View mode: basic / threaded / horizontal-split · Log in · Help
October 21, 2011
Chars sorting and copies
I have many strings and I want to use as associative array kay a sorted concat of two strings (it's a signature of the two strings):


import std.algorithm;
void main() {
   string a = "red";
   string b = "green";
   int[string] aa;
   //aa[(a ~ b).sort] = 1;
   //aa[(a ~ b).sort.idup] = 1;
   aa[(a.dup ~ b.dup).sort.idup] = 1;
}

I think the first way used to work, the second way was recently forbidden (and you can't use char[] as associative array key). The third way now works, but array.sort will go away.

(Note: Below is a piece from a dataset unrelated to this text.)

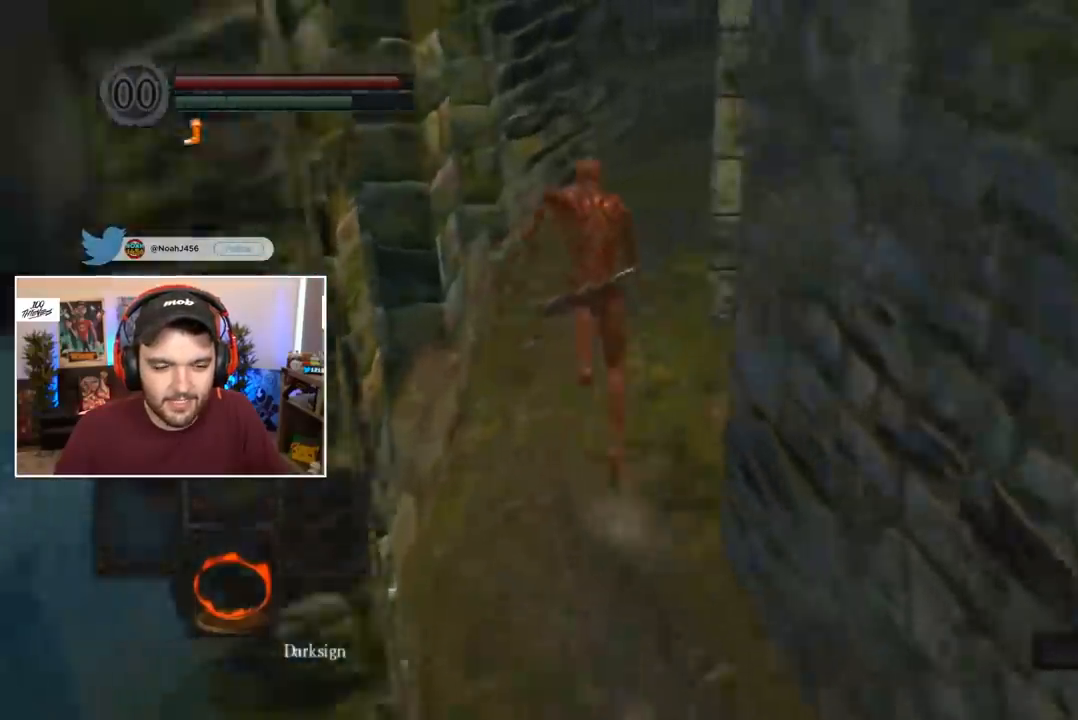
{"dt_ms": 500, "buttons": ["B"], "left_stick": "center", "right_stick": "down-right", "events": []}
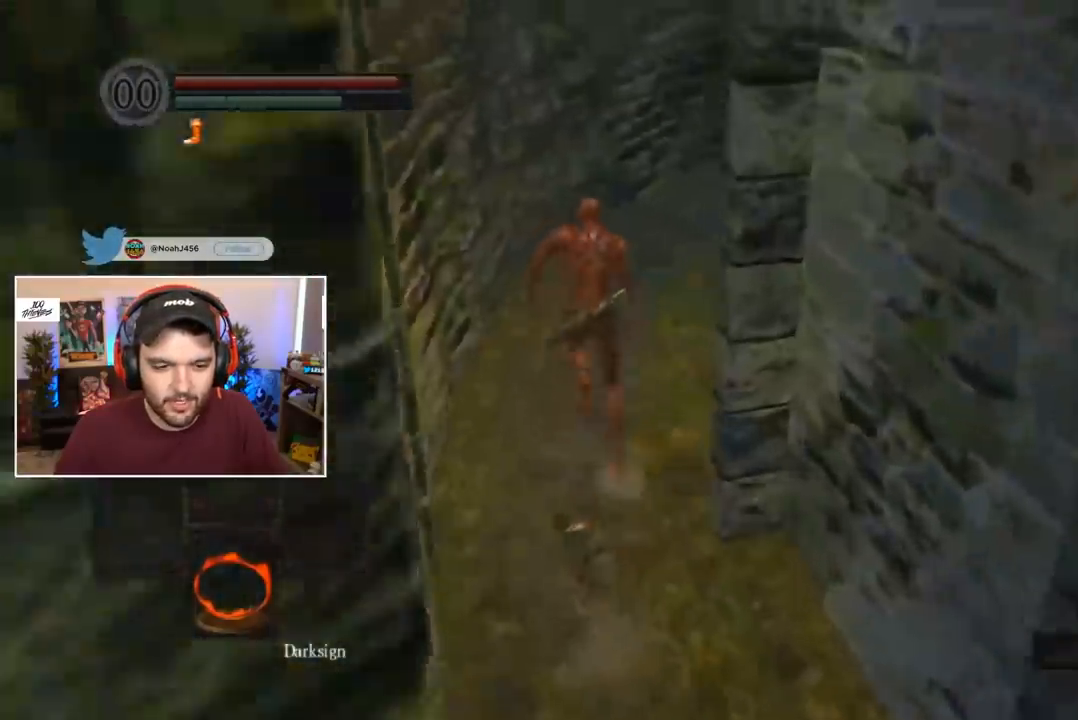
{"dt_ms": 500, "buttons": ["B"], "left_stick": "center", "right_stick": "down-right", "events": []}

So do you know what's a copy-minimizing (and possibly short) way to perform this, in future?

Bye and thank you,
bearophile
October 21, 2011
Re: Chars sorting and copies
On Thursday, October 20, 2011 21:49:27 bearophile wrote:
> I have many strings and I want to use as associative array kay a sorted
> concat of two strings (it's a signature of the two strings):
> 
> 
> import std.algorithm;
> void main() {
>     string a = "red";
>     string b = "green";
>     int[string] aa;
>     //aa[(a ~ b).sort] = 1;
>     //aa[(a ~ b).sort.idup] = 1;
>     aa[(a.dup ~ b.dup).sort.idup] = 1;
> }
> 
> I think the first way used to work, the second way was recently forbidden
> (and you can't use char[] as associative array key). The third way now
> works, but array.sort will go away.
> 
> So do you know what's a copy-minimizing (and possibly short) way to perform
> this, in future?

The elements in a string are immutable. I don't see how the first twe sorts 
_ever_ worked, unless it was a bug. The reality of the matter is that if you 
want to sort an array, its elements must be mutable, but if you want to use it 
as a key in an AA, its elements must be immutable. So, you're either going to 
have to copy them or cast to immutable.

Also, you're going to have to use std.algorithm.sort eventually, and isn't 
going to work on chars or wchars (and what you're doing now is buggy unless 
you're restricting yourself to ASCII). So, you're either going to have to do 
one of

1. Use dchar[] to sort and then convert it to dstring for the key (either by 
casting or copying).

2. Use dchar[] to sort and then convert it to a string for the key (which 
results in a copy).

3. If you're using ASCII only, you could use char[], cast it to ubyte[] to 
sort it, and then cast it to string to use as the key (or idup it).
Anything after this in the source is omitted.